3) Un operaio marocchino ha segregato in casa la giovanissima moglie (17 anni) per settimane, sottoponendola a ripetute angherie, per ottenere dai suoceri un risarcimento di tremila euro per le spese sostenute sia per le nozze che per il viaggio dal Marocco in Italia. I carabinieri lo hanno arrestato, e ora risponderà di sequestro di persona, lesioni e violenza sessuale.

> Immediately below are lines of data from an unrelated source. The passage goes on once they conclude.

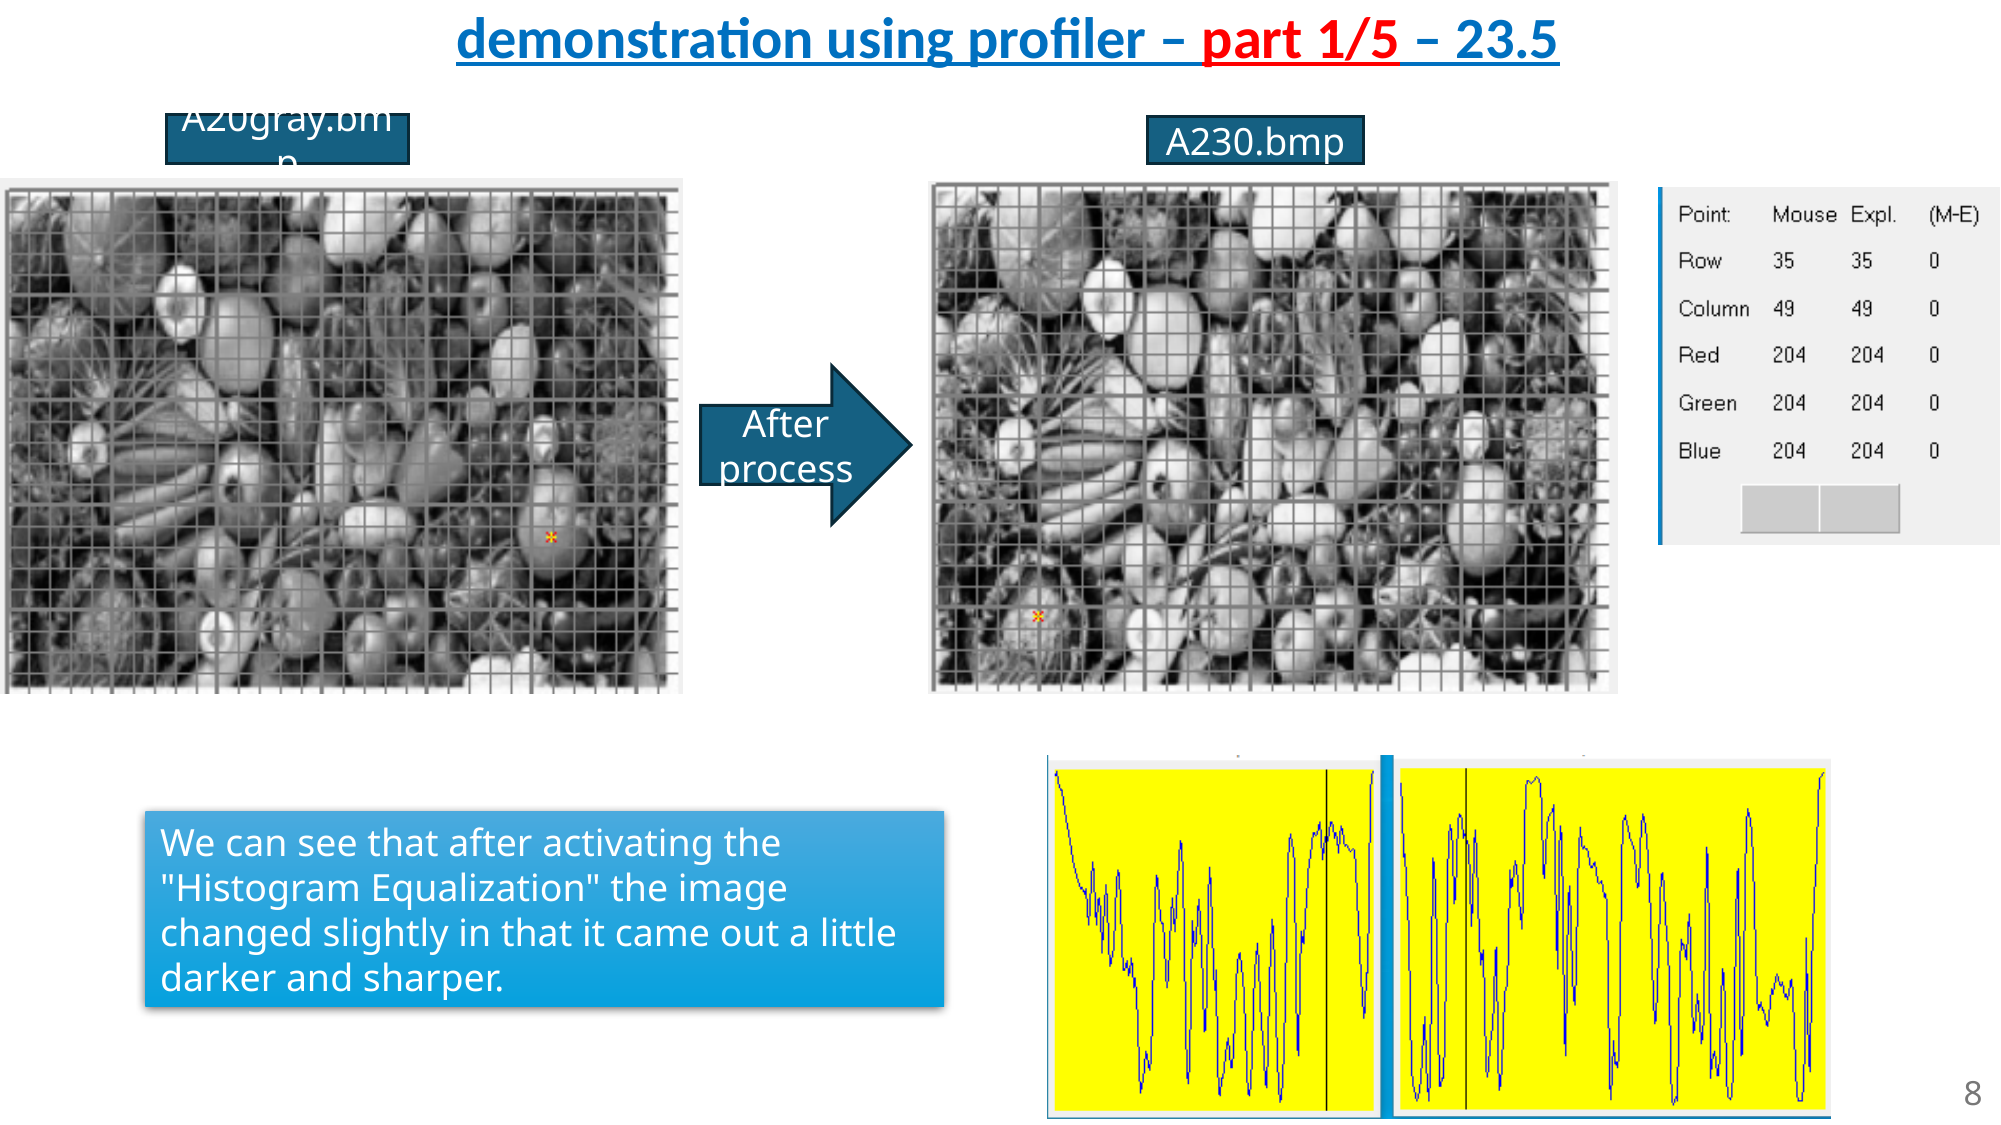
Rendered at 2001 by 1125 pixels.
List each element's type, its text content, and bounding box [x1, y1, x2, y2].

slide_number 8 [1948, 1065, 2000, 1125]
picture [928, 181, 1619, 695]
text_box A20gray.bmp [165, 113, 410, 165]
text_box 23.5 – demonstration using profiler – part 1/5 [408, 0, 1608, 78]
picture [0, 177, 684, 695]
text_box After process [699, 362, 914, 528]
picture [1393, 755, 1832, 1117]
picture [1657, 187, 2000, 545]
text_box We can see that after activating the "Histogram Equalization" the image changed slightly in that it came out a little darker and sharper. [145, 811, 945, 1007]
text_box A230.bmp [1146, 115, 1365, 165]
picture [1046, 755, 1381, 1119]
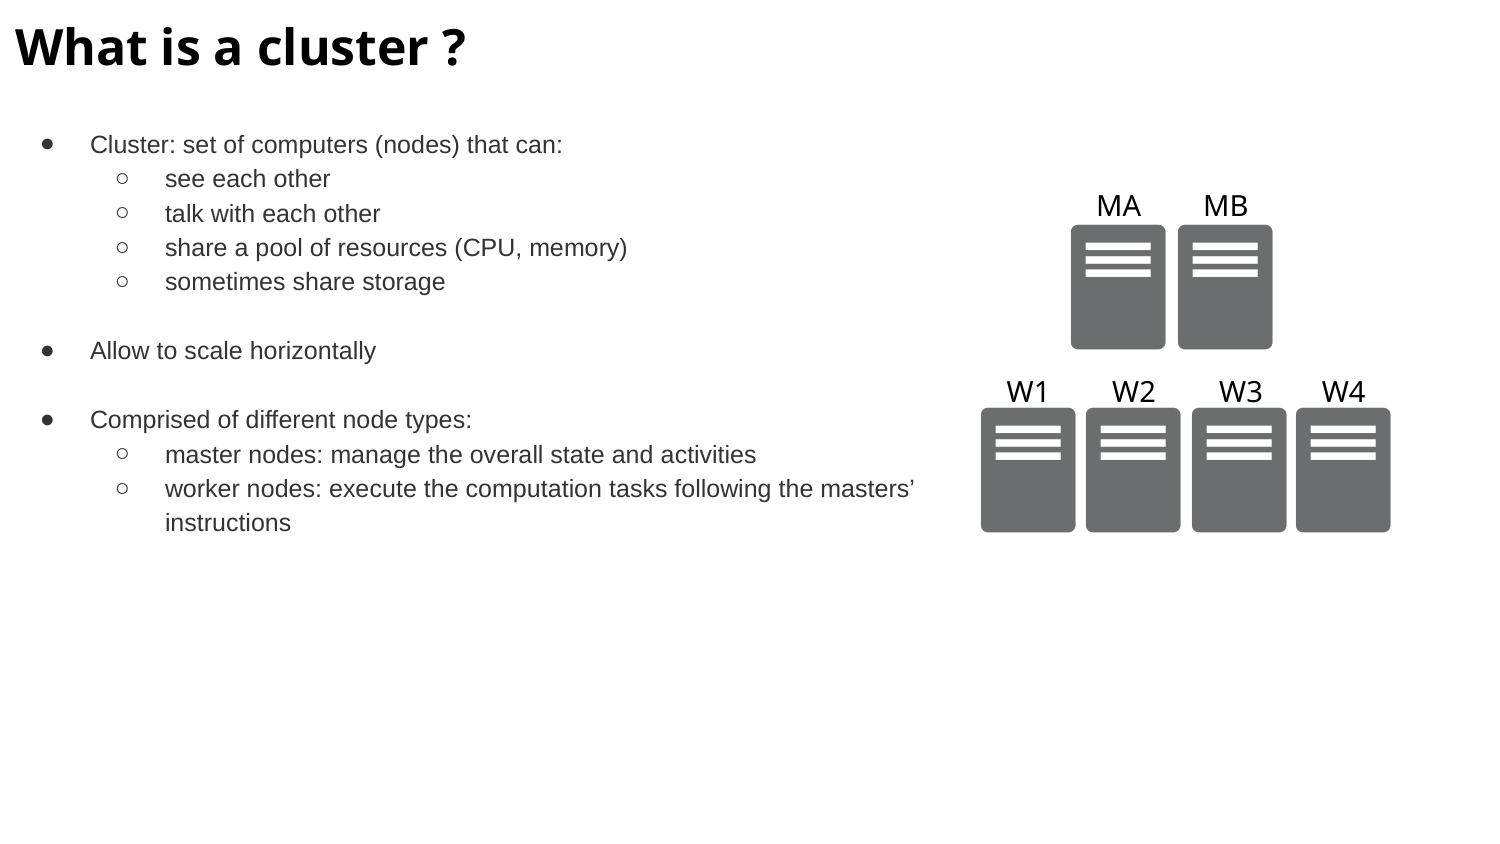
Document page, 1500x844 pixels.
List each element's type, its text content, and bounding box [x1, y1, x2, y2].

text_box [947, 187, 1425, 551]
title What is a cluster ? [0, 0, 1382, 100]
list Cluster: set of computers (nodes) that can: see each other talk with each other share a pool of resources (CPU, memory) sometimes share storage Allow to scale horizontally Comprised of different node types: master nodes: manage the overall state and activities worker nodes: execute the computation tasks following the masters’ instructions [0, 108, 1013, 797]
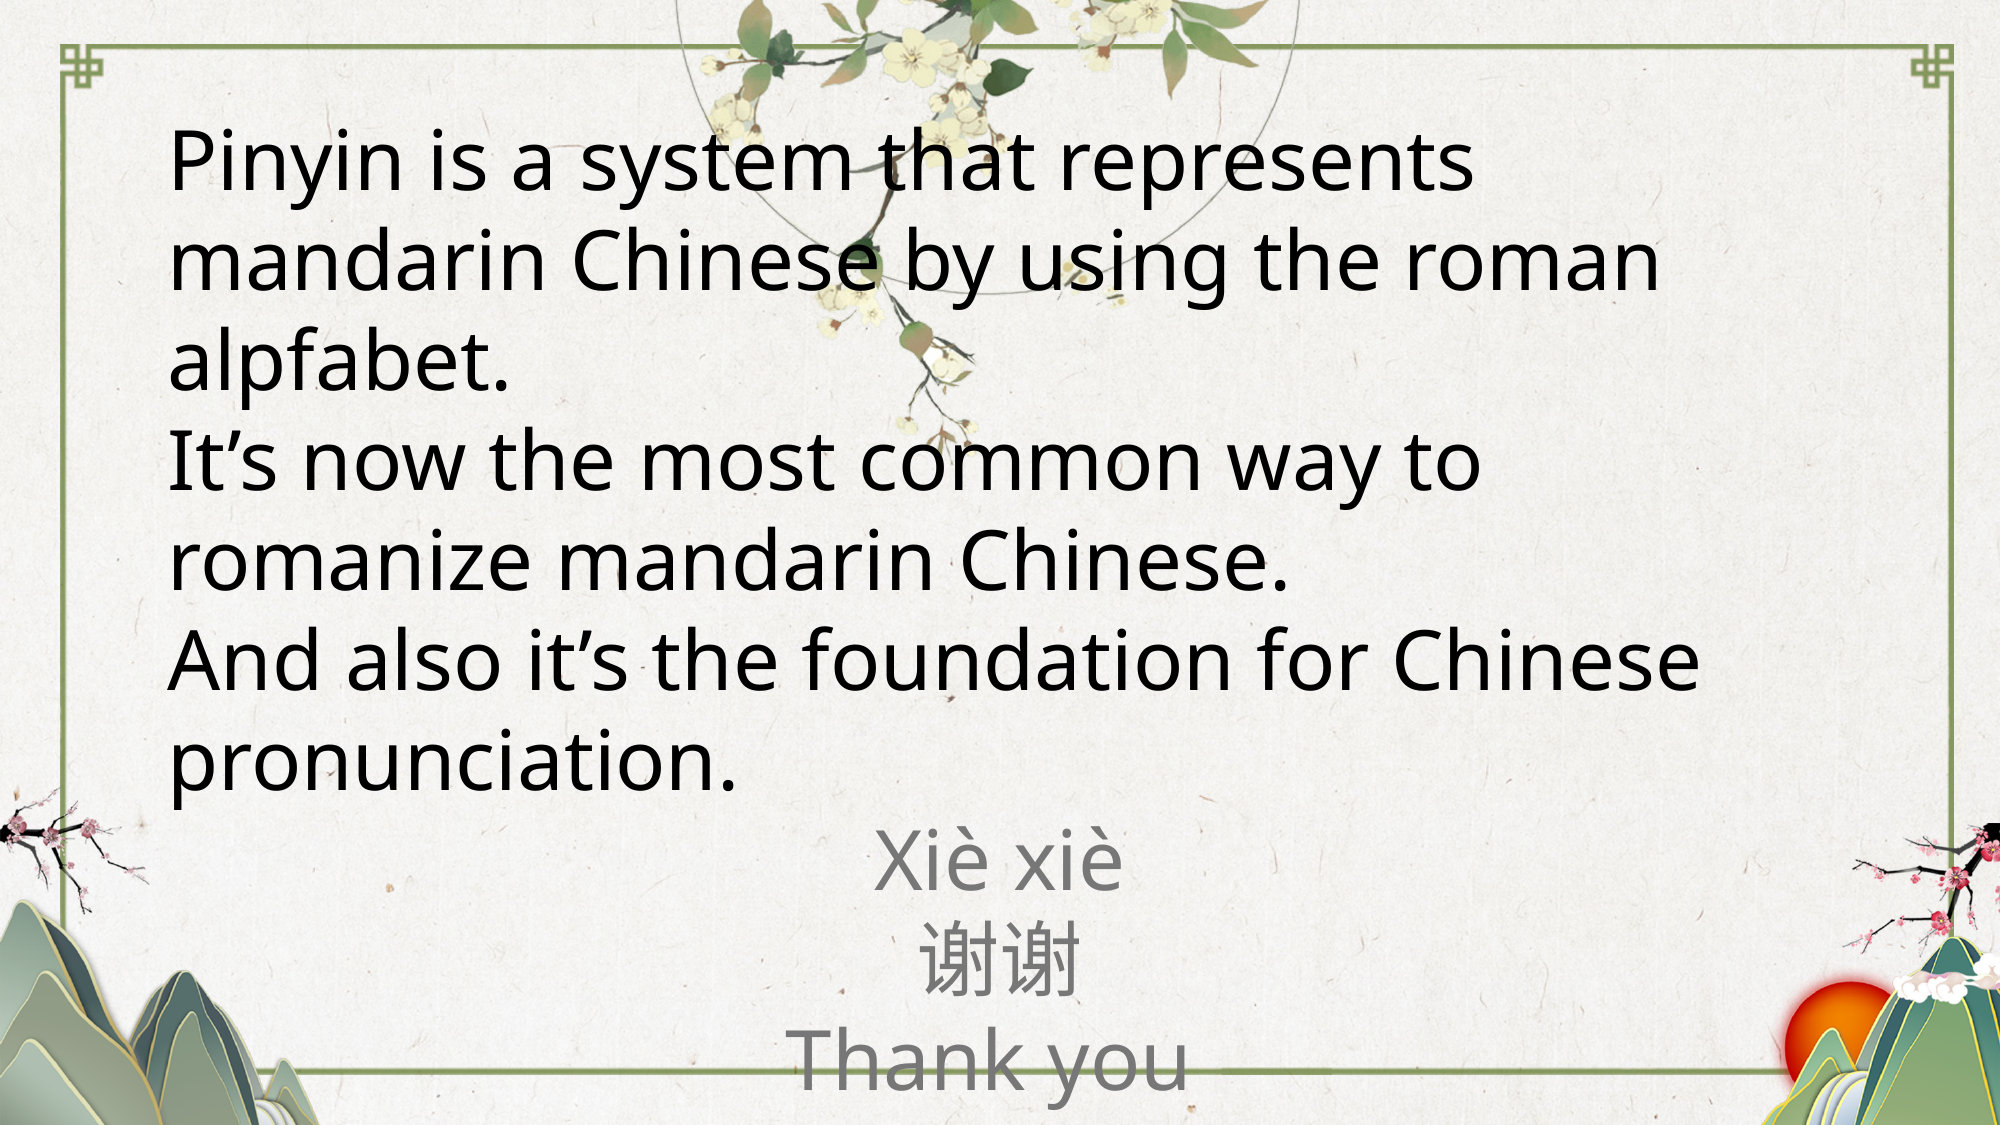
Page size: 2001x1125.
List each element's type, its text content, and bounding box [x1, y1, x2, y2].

picture [0, 0, 2000, 1125]
text_box Pinyin is a system that represents mandarin Chinese by using the roman alpfabet. It’s now the most common way to romanize mandarin Chinese. And also it’s the foundation for Chinese pronunciation. Xiè xiè 谢谢 Thank you [152, 100, 1848, 1115]
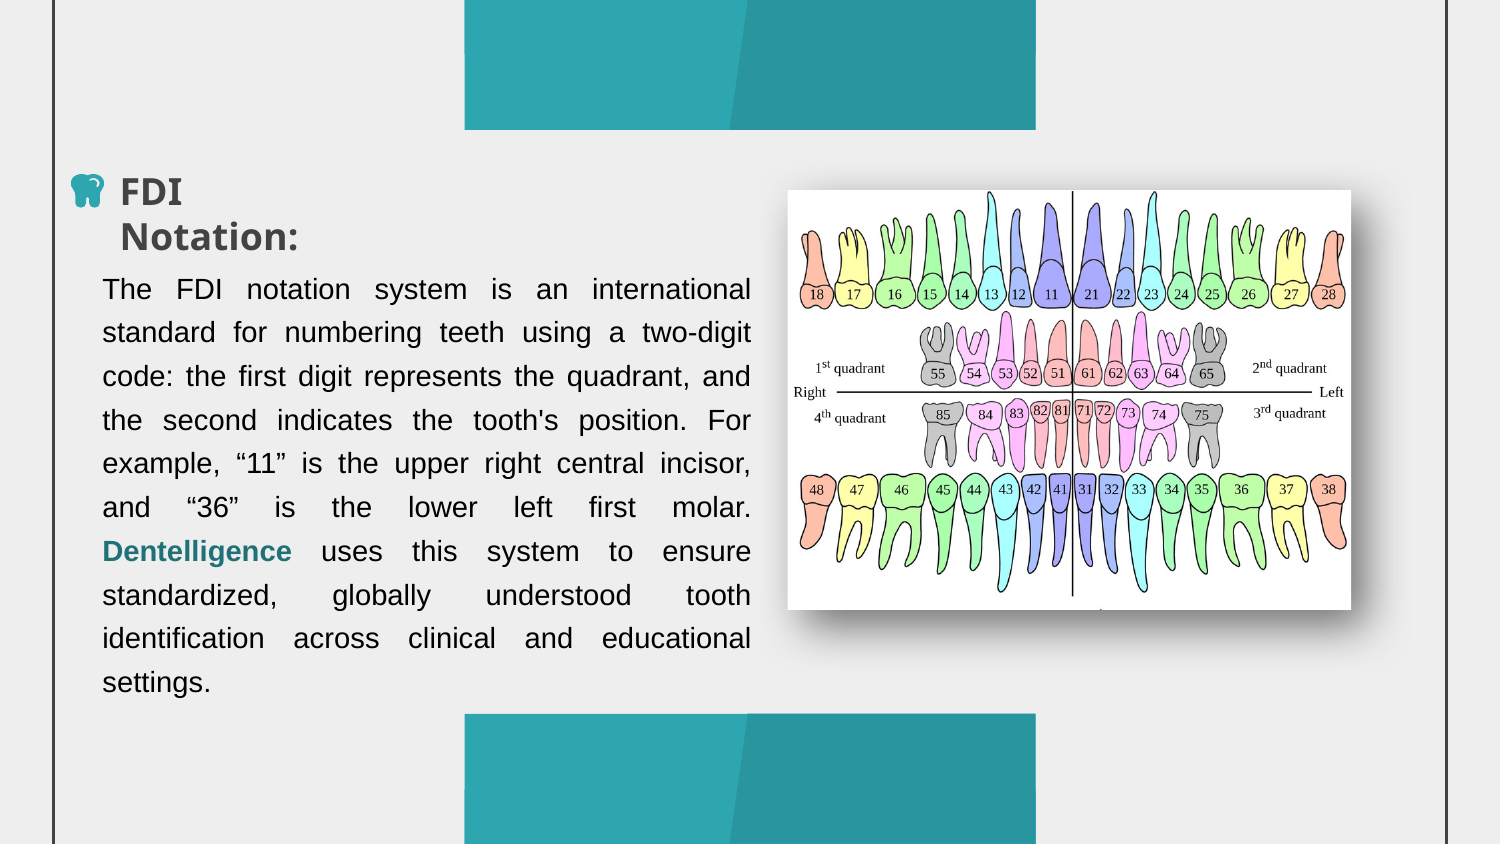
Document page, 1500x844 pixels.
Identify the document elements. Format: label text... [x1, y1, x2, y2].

picture [787, 190, 1352, 610]
text_box [70, 174, 104, 208]
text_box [464, 713, 1036, 844]
text_box FDI Notation: [104, 160, 380, 253]
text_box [464, 0, 1036, 131]
text_box The FDI notation system is an international standard for numbering teeth using a two-digit code: the first digit represents the quadrant, and the second indicates the tooth's position. For example, “11” is the upper right central incisor, and “36” is the lower left first molar. Dentelligence uses this system to ensure standardized, globally understood tooth identification across clinical and educational settings. [87, 253, 768, 706]
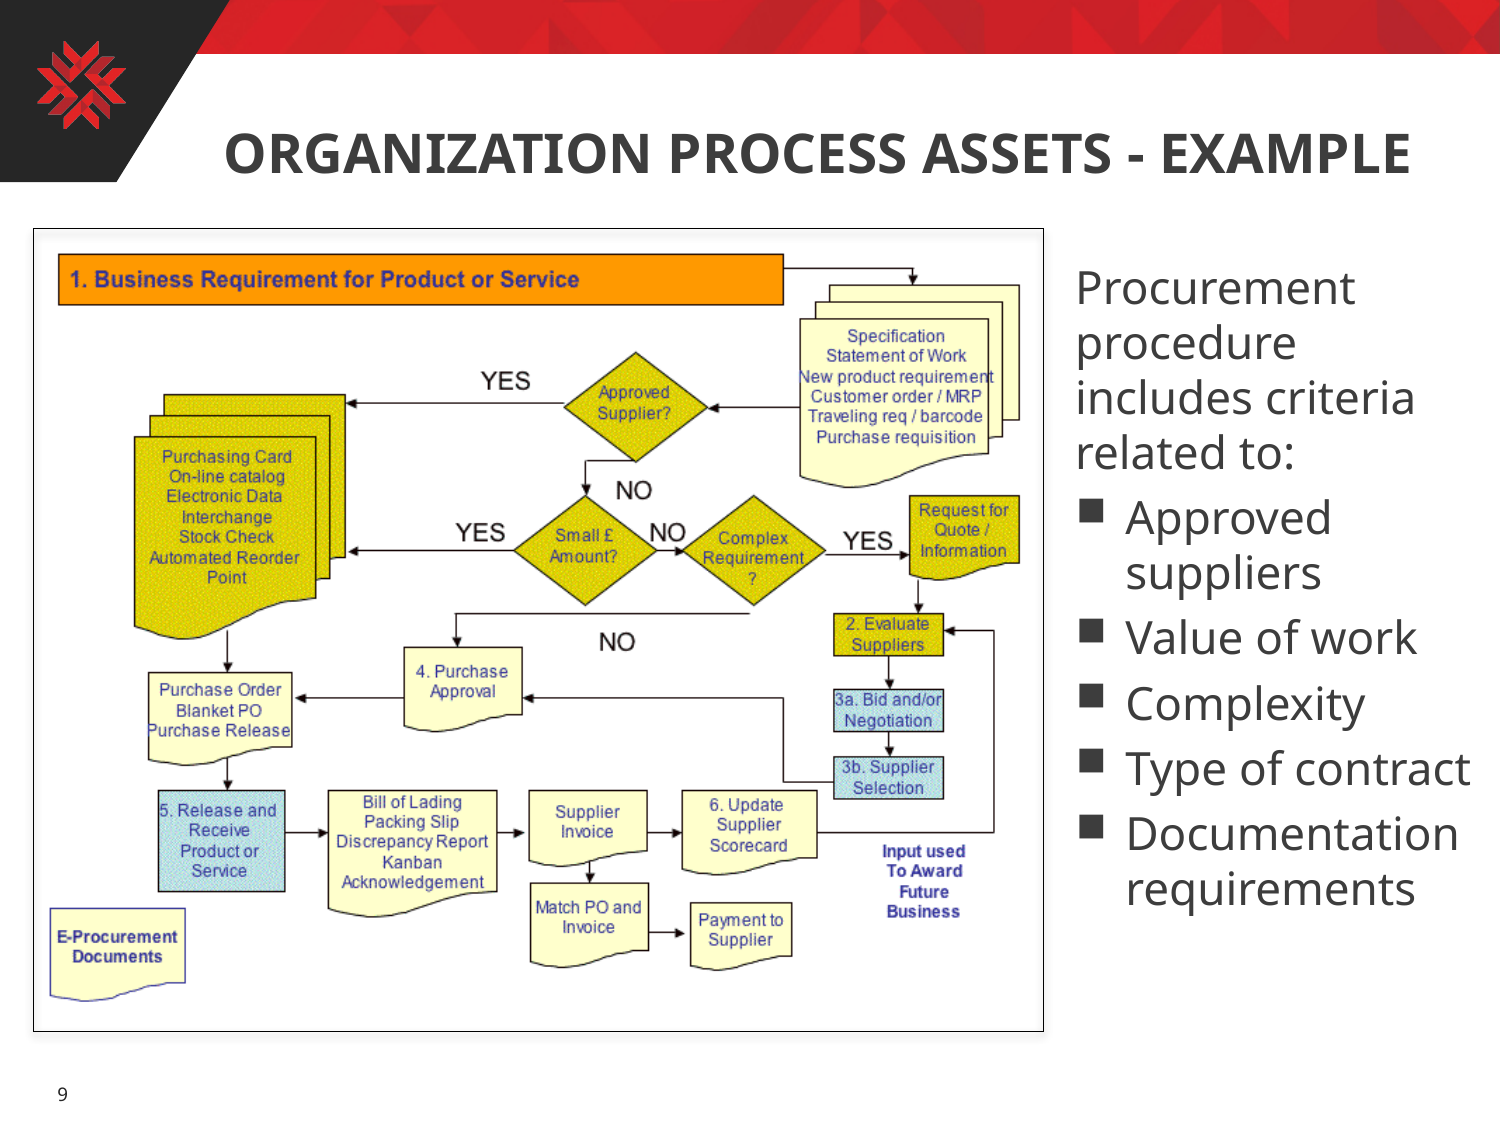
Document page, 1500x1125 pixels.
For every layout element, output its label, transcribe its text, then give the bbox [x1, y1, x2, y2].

4) Il gip di Roma decidera’ il 5 giugno sulla vicenda denunciata da una donna, a cui fu negata la pillola del giorno dopo, per obiezione di coscienza, da tre medici in due ospedali diversi di Roma. Il giudice dovra’ pronunciarsi sulla opposizione all’archiviazione per il reato di omissione di atti d’ufficio per i tre sanitari del Policlinico Umberto I e del San Giovanni.
E così via. Sono tutte notizie che si trovano in giro, sia sulla carta stampate che su quella online, ma bisogna andarsele a cercare, sommerse come sono nella montagna di cazzate che imperversano in questi giorni di battaglia mediatico-politica.
Un buon modo è quello di andare ogni tanto a dare un’occhiata ai siti delle agenzie di stampa, ad esempio quello dell’ANSA, o di ADN-KRONOS. Oppure usare i motori di ricerca. Notare che ho detto “i motori”, non solo google. Esistono anche Yahoo, Lycos, Arianna, solo per citarne alcuni. Oppure ancora visitare i siti dei maggiori quotidiani esteri online, Washington Post, New York Times, Herald tribune, Londond times, Le Monde, anche qui solo per citarne alcuni. Certo, occorre sapere almeno qualche parola in un’altra lingua, ma anche solo guardando le figure, qualcosa si capisce tra le righe, e si può andare in giro a cercarla in altre fonti della rete. La rete serve, ma occorre non usarla come surrogato di ciò che siamo abituati ad utilizzare. Se si va sul sito del Corriere della Sera, difficilmente troveremo qualcosa di diverso dall’edizione stampata. Insomma, occorre fare molta attenzione di questi tempi, a quello che ci accade intorno.
Anzi, è essenziale. Serve ad evitare che quello che accade attorno, ci accada addosso.